Ho incontrato mio padre. La sua immagine a volte si dirada nella memoria a spingere conferma in foto incorniciate per tratteggiare i particolari del volto o la postura.  A volte la password dell’ippocampo apre file meglio conservati, che restituiscono fisicità al suo ricordo, perfino il suono della voce, il passo, la base di muschio della sua colonia.

Oggi l’ho incontrato in deriva di viaggio, scendendo di moto per benzina e caffè, ne ho sentito lo sguardo alle spalle, mi aspettava. Camicia azzurra e pantaloni blu perfettamente stirati, aspetto pulito e ordinato, come si deve in aviazione. Come si deve comunque, ca’ va sans dire. Era stranamente scalzo. Ho temuto si ferisse con un sasso, una sigaretta accesa, nell’impossibile realtà di un corpo senza peso né impronta.

Ho sorriso al suo sorriso nella mia mente, come se quasi quarant’anni non fossero passati, come se il mio grigio e le mie rughe trovassero traguardo nell’essere diventati quasi coetanei. Ho messo le cuffie del telefono, approssimando un tavolo discosto per simulare una conversazione e non cadere in vergogna a mostrare di parlare da solo.

Tra me e il suo ricordo ho appoggiato il mio casco tatuato di simboli a imitazione del suo, dipinto da un commilitone con gli stemmi dei gruppi di volo, che lo distingueva ai comandi del caccia militare. L’ho guardato seduto davanti a me come nelle cene del passato, a casa, al tavolo dove ancora consumo pasto e bevanda e la memoria ha afferrato a casaccio dal casellario cerebrale i frammenti  del richiamo a gomiti stretti e schiena dritta, alla discussione sulla abiura di Galileo, alla descrizione della posizione dell’ala del falco nella ricognizione e per quale cazzo di motivo non capisci che Niki Lauda è un fenomeno.

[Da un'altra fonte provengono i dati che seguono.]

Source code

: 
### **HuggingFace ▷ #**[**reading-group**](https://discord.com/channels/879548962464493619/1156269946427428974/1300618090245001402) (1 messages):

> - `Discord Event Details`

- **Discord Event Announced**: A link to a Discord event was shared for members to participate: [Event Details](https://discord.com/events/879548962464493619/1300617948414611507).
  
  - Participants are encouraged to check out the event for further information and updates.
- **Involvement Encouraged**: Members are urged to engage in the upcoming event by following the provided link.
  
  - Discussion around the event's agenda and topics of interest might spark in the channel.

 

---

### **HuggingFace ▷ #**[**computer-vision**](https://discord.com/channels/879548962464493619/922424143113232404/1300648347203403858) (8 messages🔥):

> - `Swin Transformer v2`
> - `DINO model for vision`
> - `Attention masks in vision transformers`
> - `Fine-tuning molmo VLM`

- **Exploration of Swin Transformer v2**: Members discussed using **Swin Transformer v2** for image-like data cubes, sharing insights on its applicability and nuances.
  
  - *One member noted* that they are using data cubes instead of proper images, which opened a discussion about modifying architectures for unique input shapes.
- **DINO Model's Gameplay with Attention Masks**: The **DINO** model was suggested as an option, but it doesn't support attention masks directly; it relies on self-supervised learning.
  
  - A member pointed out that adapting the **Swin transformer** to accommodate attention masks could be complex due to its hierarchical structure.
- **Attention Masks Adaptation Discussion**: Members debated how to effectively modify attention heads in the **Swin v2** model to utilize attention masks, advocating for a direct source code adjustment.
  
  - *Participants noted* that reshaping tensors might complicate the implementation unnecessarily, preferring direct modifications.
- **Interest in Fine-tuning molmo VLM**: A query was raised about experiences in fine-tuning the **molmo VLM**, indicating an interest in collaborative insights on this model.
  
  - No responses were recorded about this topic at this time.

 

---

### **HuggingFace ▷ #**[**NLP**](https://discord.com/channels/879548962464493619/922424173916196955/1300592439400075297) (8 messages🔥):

Ho sollevato la bottiglietta di acqua mossa per un brindisi astemio al suo sguardo vivace che ho visto, dietro ai miei occhi, accendersi al racconto d’istanti dei miei giorni recenti sussurrati a nota bassa di voce per non alterare il silenzioso incanto di averlo così visibile di fronte. Impossibile, per commozione e assurdità, colmare il tempo di un caffè con quello che non abbiamo avuto per confrontarci, avere modo di sapere il suo pensiero di uomo avendo conosciuto solo quello di padre.

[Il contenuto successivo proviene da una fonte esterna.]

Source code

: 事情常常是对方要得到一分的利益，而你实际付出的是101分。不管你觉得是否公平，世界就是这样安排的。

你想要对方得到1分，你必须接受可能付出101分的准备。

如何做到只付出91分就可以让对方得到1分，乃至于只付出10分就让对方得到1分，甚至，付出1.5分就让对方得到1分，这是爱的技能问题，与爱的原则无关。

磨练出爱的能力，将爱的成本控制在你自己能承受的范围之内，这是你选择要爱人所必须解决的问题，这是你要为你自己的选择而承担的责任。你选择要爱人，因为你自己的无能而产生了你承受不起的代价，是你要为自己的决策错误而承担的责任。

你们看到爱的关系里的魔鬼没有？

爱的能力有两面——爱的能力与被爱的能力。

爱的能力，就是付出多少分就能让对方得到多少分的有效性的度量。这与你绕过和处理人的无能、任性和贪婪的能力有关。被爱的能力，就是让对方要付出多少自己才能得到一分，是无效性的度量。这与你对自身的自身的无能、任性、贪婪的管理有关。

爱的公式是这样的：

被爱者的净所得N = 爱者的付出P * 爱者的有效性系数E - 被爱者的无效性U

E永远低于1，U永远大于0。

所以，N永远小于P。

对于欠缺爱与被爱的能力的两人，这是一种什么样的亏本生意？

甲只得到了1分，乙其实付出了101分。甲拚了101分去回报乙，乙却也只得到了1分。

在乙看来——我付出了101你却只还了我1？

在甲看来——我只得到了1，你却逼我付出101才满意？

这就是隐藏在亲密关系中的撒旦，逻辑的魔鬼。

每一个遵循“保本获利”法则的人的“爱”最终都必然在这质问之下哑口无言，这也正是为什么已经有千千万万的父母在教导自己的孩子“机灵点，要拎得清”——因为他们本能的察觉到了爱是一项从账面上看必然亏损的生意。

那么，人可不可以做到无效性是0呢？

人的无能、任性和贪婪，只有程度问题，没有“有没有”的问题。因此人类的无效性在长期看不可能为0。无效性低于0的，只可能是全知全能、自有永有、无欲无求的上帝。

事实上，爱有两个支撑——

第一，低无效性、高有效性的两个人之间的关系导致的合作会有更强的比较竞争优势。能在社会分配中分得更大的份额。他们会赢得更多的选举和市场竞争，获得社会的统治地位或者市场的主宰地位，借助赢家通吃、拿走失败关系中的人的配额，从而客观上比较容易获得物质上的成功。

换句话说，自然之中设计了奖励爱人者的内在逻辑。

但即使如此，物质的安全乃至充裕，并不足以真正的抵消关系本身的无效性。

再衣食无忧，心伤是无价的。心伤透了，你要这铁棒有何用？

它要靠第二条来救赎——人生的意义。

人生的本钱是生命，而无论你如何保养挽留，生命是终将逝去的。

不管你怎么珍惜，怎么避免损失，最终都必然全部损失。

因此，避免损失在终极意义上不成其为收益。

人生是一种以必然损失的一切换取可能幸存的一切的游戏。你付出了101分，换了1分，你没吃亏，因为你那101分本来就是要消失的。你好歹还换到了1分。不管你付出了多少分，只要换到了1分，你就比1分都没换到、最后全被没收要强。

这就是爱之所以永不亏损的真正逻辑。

Invece lui la dignità di adulto me la concesse una delle sue ultime sere, ricordi? La minaccia fisica nella voce e nello sguardo era per un pari peso non per un figlio. Il male ancora ignoto aveva attaccato il suo equilibrio e quella reazione a evento banale aveva sorpreso anche lui. E il suo scusarsi poco tempo dopo, rammenti? Come si fa da grandi, cancellò definitivamente la mia adolescenza e mi permise di ammirare il suo andarsene senza un lamento. Mi salutò qualche ora prima, seduto sul letto, con un solo lunghissimo sguardo.

Adesso siamo qui a guardarci ancora in silenzio con il sottofondo delle auto in transito sulla strada. Scherzo un po’ con lui, dentro di me, la butto sul ridere per allentare un po’ la fatica di mantenere la mia mente in stand by sulla sua immagine ricreata.

Pronto per andare l’ho fatto salire in sella dietro a me, mentre davo motore e sound alla signora americana con piccoli colpi di acceleratore. Resta ancora un po’ con me dai, almeno fino a quegl’alberi laggiù.